(DATASET CONTENT begins)
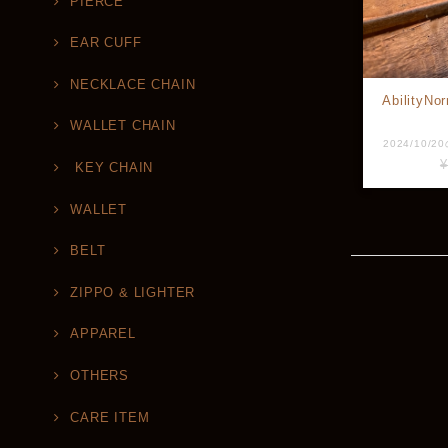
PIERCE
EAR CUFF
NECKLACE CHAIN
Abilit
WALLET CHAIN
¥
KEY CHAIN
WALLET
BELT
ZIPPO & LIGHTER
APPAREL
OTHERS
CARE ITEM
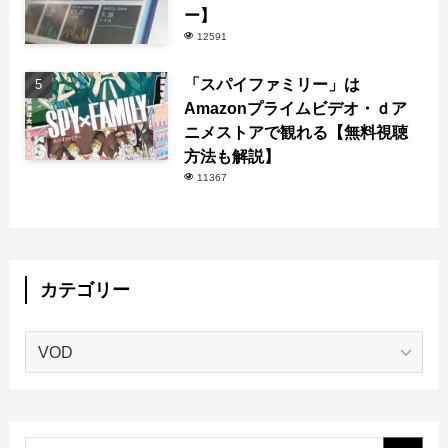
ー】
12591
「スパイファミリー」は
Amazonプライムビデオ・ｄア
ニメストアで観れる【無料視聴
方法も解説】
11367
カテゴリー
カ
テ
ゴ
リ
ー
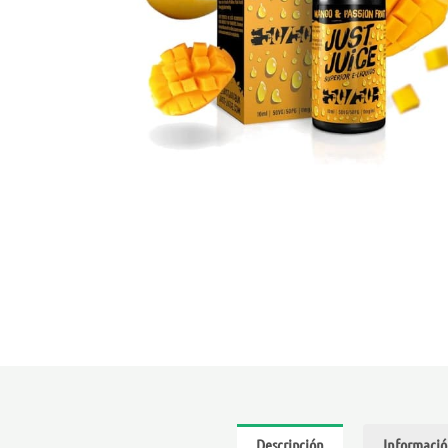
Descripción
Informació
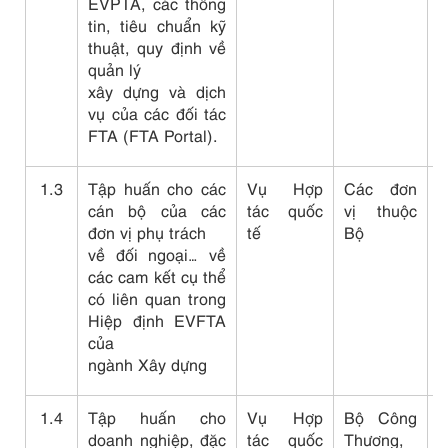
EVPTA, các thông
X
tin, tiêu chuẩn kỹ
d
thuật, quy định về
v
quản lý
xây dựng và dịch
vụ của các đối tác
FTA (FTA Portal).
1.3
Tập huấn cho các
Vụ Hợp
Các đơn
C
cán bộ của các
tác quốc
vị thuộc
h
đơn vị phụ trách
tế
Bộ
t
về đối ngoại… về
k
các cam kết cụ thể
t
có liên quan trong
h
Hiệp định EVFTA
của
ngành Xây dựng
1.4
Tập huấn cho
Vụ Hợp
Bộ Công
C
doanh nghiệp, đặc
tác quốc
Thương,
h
(DATASET CONTENT ends)
(DATASET CONTENT begins)
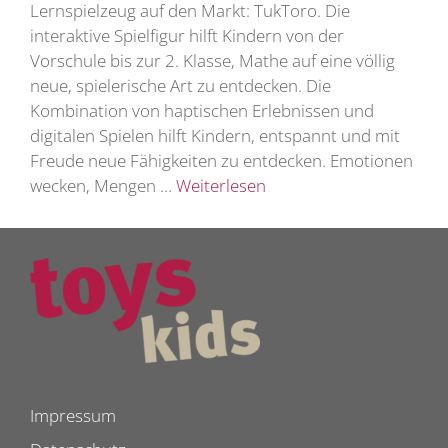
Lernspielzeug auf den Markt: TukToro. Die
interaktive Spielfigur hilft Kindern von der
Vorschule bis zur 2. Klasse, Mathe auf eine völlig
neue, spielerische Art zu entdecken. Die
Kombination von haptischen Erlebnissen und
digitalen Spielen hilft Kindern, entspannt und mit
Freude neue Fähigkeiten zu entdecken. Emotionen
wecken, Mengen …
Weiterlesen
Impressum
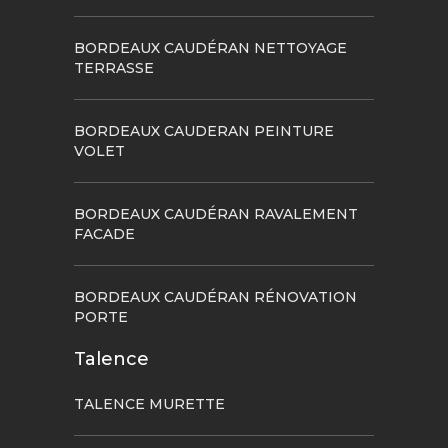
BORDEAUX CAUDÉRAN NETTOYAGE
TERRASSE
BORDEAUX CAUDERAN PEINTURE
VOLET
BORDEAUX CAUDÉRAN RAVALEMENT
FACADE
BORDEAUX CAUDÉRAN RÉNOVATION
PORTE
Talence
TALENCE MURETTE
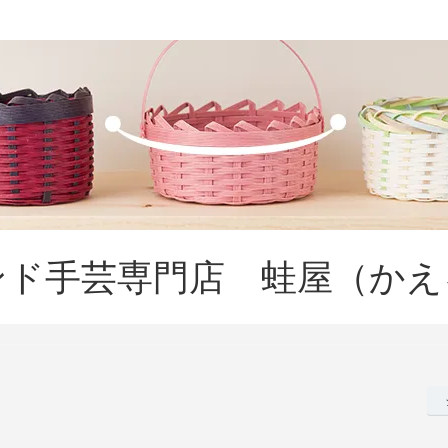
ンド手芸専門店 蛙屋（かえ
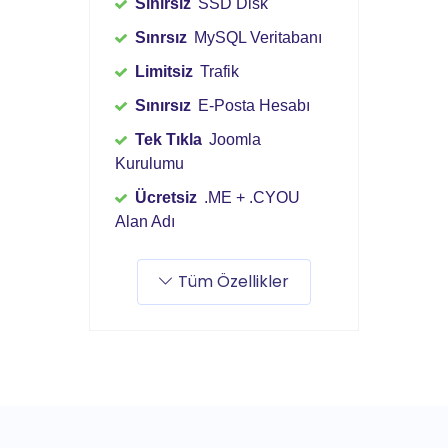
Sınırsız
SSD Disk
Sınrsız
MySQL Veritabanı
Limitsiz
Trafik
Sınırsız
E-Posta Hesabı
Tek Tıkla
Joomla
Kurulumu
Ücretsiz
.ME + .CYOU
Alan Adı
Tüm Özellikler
(DATASET CONTENT ends)
(ACTION ITEM):
Your task is to find every line above containing the word "BORDEAUX" and copy it.

(SOLUTION FOR THIS EXERCISE):
BORDEAUX CAUDÉRAN NETTOYAGE
BORDEAUX CAUDERAN PEINTURE
BORDEAUX CAUDÉRAN RAVALEMENT
BORDEAUX CAUDÉRAN RÉNOVATION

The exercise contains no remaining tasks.